- **Written task**
Pick out all lines with the word "Dương" from the records that follow.

- **Source records**
---*---

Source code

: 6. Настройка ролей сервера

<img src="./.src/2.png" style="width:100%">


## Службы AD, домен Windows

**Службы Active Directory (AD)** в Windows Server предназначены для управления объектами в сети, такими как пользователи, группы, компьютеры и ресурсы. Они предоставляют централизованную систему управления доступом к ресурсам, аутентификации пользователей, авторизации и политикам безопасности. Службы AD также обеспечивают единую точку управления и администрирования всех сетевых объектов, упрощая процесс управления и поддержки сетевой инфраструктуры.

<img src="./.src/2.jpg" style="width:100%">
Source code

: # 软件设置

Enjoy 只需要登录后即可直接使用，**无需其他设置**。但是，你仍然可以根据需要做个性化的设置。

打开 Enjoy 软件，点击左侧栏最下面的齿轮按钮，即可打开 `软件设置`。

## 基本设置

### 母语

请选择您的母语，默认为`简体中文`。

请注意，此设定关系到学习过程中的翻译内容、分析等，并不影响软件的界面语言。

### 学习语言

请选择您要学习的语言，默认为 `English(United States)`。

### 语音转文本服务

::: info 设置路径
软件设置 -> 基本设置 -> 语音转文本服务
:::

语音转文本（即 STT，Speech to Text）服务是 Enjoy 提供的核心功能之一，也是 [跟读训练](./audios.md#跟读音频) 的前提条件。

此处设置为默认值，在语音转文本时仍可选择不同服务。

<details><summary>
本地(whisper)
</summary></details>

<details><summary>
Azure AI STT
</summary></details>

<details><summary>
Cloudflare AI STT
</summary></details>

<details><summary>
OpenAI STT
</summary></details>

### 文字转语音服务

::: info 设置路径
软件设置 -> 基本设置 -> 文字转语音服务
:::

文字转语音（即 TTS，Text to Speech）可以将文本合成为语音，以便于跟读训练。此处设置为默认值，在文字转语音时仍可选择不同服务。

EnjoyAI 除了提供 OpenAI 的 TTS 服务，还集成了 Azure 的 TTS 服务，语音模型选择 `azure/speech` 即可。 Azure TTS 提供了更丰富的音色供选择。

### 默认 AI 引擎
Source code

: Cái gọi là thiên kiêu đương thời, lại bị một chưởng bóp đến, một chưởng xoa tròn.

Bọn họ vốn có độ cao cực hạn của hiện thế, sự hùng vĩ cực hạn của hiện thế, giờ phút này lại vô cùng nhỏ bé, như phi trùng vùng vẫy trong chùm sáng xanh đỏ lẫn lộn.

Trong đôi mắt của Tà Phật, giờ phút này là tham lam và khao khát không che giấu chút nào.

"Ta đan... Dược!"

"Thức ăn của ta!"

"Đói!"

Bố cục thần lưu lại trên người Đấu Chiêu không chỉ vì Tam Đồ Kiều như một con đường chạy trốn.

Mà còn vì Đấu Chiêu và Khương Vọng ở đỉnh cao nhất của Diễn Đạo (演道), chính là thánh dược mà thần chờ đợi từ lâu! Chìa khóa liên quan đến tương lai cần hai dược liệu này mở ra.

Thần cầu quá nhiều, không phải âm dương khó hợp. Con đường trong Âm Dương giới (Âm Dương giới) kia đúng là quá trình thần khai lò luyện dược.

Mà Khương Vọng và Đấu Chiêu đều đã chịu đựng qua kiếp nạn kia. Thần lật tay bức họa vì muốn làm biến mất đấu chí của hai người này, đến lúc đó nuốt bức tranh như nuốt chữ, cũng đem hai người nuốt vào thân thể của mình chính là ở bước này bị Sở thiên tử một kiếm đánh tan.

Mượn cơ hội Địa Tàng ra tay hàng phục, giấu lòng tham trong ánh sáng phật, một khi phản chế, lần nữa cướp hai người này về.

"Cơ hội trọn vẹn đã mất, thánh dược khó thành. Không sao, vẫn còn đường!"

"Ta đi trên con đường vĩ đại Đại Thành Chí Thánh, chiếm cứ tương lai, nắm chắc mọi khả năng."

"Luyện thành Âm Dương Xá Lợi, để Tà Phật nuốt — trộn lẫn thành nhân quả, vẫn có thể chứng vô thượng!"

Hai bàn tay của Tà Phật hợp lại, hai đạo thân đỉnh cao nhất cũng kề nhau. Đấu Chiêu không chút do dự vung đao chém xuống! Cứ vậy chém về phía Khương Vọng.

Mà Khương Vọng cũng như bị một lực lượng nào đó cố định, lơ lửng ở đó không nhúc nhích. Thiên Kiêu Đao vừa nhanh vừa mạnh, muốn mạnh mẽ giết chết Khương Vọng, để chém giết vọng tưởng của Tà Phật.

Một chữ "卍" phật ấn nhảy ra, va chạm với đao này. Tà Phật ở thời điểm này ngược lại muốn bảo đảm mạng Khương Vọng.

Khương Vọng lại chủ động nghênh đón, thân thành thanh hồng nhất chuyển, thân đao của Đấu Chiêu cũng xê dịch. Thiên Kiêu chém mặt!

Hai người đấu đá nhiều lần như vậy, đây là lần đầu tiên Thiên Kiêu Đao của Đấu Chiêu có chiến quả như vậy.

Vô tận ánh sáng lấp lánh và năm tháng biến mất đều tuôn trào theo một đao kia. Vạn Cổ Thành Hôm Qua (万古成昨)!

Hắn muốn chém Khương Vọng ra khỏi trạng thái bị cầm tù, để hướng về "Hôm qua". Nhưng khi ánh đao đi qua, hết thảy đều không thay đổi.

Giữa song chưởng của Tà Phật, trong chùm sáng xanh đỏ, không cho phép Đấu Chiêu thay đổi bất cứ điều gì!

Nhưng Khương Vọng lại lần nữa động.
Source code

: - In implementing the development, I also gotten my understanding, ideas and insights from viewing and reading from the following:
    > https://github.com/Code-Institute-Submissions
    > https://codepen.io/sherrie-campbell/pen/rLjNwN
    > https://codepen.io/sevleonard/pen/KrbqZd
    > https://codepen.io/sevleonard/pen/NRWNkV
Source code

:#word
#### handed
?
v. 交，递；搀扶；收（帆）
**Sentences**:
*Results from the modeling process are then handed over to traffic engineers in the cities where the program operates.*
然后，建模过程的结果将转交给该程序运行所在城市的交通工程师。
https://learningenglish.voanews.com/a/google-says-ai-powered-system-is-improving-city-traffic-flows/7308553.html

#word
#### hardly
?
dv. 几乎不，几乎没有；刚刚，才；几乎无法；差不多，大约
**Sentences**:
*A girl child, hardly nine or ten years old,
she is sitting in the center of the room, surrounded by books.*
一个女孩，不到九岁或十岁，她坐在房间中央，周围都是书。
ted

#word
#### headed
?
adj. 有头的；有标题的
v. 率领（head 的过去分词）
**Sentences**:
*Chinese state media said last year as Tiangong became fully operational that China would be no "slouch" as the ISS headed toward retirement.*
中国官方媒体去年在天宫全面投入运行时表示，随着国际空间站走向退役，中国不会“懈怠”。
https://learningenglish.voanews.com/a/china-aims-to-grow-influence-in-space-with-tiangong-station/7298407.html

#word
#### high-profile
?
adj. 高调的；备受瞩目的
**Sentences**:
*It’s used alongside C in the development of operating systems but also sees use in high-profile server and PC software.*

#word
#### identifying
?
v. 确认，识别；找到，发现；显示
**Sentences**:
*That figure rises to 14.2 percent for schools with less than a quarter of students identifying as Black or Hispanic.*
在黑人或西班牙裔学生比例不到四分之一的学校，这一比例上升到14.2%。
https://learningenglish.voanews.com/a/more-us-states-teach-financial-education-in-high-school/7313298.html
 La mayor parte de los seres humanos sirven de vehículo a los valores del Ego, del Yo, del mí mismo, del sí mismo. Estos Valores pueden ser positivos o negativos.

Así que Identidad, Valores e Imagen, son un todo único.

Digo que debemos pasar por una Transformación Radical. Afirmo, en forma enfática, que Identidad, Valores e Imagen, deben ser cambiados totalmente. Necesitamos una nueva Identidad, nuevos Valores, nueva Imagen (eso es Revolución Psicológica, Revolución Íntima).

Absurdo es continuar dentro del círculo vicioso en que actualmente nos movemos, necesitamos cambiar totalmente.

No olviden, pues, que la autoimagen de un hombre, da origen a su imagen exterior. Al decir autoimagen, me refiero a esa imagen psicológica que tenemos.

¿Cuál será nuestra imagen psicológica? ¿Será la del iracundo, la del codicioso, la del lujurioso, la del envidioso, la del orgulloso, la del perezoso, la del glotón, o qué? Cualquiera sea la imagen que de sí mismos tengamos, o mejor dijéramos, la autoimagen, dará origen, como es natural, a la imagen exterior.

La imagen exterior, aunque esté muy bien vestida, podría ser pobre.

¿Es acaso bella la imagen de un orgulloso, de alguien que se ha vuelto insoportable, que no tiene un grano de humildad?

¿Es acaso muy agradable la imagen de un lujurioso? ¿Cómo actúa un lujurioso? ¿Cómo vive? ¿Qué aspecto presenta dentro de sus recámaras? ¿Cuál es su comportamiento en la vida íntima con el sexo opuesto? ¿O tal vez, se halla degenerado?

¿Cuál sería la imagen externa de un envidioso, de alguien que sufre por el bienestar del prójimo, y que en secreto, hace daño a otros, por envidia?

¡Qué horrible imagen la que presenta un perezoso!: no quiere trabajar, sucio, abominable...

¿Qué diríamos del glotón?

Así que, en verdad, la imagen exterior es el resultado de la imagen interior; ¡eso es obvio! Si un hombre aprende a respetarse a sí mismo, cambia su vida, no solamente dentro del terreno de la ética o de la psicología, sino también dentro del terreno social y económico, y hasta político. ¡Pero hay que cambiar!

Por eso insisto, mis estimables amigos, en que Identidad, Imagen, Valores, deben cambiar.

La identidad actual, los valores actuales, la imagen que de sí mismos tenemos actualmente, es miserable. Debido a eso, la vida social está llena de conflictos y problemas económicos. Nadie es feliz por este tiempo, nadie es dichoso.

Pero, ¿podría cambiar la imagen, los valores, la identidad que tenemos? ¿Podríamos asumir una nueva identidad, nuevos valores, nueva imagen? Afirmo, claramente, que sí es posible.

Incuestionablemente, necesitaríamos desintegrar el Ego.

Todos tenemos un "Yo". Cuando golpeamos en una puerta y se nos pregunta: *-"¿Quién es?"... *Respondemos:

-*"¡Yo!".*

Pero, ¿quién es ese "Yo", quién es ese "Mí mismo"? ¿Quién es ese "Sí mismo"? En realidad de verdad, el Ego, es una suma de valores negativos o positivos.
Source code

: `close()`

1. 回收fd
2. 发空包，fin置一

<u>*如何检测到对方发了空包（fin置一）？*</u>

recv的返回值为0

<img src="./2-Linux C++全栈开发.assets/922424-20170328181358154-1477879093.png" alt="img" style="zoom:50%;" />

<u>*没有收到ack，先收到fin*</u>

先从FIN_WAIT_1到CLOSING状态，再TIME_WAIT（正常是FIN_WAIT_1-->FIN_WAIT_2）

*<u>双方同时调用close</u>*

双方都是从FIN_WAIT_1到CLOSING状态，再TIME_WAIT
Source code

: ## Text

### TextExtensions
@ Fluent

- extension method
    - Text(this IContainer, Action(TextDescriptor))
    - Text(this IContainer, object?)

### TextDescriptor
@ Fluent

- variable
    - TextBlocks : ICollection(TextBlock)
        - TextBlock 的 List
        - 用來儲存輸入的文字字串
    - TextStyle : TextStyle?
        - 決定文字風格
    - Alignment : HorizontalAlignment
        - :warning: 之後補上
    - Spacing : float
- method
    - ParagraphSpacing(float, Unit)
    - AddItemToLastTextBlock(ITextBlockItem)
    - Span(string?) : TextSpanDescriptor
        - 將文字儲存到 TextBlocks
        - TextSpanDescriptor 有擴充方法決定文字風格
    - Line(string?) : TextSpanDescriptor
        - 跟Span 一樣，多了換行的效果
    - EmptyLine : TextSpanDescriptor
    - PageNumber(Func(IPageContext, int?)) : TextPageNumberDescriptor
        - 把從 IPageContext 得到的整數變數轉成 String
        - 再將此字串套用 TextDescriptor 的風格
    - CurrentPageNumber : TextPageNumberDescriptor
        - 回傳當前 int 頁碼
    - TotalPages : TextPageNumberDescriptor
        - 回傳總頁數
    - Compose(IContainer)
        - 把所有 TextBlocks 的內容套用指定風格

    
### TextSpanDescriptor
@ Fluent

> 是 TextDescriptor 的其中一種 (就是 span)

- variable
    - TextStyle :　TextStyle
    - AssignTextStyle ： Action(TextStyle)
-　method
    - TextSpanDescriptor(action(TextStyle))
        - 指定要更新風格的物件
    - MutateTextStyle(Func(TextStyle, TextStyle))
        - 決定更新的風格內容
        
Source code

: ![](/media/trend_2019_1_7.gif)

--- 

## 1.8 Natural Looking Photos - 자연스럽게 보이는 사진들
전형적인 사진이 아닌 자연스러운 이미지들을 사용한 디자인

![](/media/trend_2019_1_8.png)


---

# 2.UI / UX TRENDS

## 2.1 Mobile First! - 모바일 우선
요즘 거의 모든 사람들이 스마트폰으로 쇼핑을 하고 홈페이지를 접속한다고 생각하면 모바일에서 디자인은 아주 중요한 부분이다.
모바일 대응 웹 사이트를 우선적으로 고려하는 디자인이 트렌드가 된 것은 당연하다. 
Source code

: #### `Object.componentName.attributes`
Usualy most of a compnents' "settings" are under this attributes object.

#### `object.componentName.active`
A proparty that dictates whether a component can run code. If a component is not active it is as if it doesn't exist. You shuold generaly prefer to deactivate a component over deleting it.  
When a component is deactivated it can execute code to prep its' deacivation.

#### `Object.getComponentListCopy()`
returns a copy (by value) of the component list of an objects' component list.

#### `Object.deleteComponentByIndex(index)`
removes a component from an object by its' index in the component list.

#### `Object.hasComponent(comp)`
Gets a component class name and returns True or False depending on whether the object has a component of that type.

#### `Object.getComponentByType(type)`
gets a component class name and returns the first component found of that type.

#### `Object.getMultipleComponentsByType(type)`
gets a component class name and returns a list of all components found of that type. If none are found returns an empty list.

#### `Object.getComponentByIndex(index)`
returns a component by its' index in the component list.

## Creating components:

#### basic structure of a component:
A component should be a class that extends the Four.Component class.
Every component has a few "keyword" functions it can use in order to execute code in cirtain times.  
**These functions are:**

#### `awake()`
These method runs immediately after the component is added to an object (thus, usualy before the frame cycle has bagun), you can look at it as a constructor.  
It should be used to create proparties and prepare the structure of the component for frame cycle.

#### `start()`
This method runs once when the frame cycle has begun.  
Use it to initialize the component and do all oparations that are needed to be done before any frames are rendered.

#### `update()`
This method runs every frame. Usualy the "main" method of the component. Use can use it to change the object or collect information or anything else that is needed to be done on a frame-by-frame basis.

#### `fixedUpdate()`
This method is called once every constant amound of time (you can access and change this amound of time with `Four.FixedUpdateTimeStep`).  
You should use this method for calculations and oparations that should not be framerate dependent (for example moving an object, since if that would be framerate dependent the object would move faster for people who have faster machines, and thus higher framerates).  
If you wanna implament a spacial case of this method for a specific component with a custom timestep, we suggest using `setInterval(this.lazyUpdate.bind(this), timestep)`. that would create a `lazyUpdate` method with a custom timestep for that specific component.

---*---

- **The completed task**
Thần cầu quá nhiều, không phải âm dương khó hợp. Con đường trong Âm Dương giới (Âm Dương giới) kia đúng là quá trình thần khai lò luyện dược.
"Luyện thành Âm Dương Xá Lợi, để Tà Phật nuốt — trộn lẫn thành nhân quả, vẫn có thể chứng vô thượng!"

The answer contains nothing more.